[[ Exercise materials open ]]

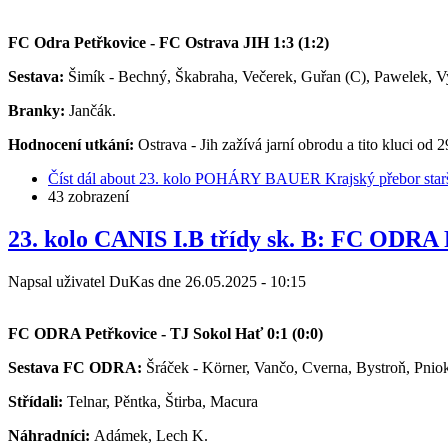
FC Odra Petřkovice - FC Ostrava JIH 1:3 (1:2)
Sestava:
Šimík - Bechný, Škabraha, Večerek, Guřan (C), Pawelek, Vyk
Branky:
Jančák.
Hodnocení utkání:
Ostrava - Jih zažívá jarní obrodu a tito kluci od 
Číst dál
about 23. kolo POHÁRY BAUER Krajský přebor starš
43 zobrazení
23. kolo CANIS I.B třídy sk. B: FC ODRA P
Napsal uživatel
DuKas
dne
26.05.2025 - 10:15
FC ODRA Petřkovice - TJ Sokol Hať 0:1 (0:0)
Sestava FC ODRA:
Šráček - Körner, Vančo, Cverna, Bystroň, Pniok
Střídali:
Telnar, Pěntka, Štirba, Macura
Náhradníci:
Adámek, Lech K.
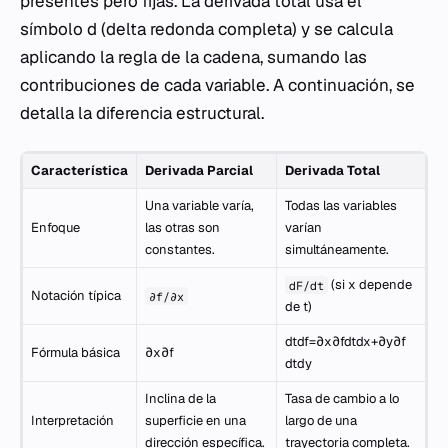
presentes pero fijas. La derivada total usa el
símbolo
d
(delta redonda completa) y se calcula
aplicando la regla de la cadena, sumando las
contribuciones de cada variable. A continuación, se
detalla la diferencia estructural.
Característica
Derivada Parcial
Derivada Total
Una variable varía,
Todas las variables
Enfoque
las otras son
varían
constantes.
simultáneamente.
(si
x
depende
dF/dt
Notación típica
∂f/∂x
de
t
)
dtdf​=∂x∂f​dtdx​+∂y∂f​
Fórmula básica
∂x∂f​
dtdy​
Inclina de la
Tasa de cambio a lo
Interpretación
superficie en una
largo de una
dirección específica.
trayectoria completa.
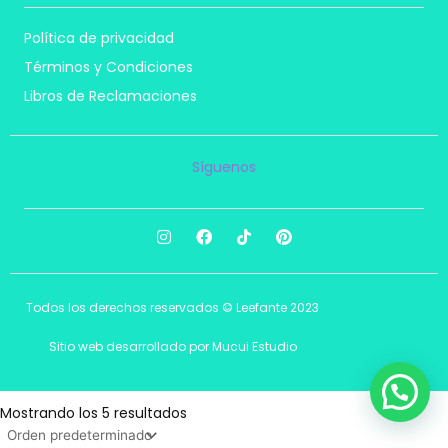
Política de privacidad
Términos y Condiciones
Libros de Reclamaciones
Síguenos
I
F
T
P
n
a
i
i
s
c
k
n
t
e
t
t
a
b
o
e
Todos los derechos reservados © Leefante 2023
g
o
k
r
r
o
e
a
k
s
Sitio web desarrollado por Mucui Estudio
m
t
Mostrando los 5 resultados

[[ Exercise materials closed ]]
[[ Exercise materials open ]]

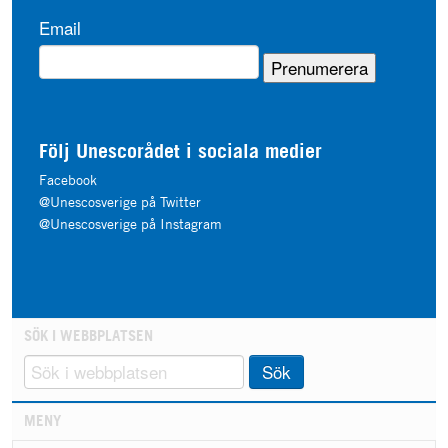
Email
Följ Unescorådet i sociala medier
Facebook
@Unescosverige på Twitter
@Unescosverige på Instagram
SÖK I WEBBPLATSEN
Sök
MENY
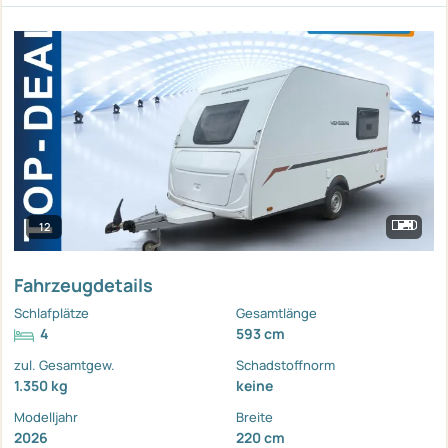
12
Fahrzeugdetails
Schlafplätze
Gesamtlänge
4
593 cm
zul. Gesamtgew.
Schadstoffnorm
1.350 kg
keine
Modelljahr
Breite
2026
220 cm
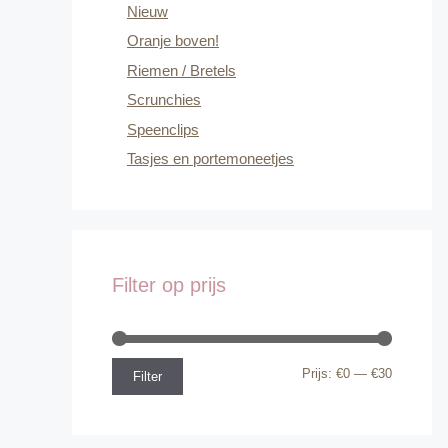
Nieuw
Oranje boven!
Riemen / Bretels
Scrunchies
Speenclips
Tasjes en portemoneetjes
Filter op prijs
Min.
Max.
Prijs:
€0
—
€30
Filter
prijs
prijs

[[ Exercise materials closed ]]

Instructions to follow
Which lines of the data above contain the string "Unescosverige"? Copy each of them.

Response to this exercise
@Unescosverige på Twitter
@Unescosverige på Instagram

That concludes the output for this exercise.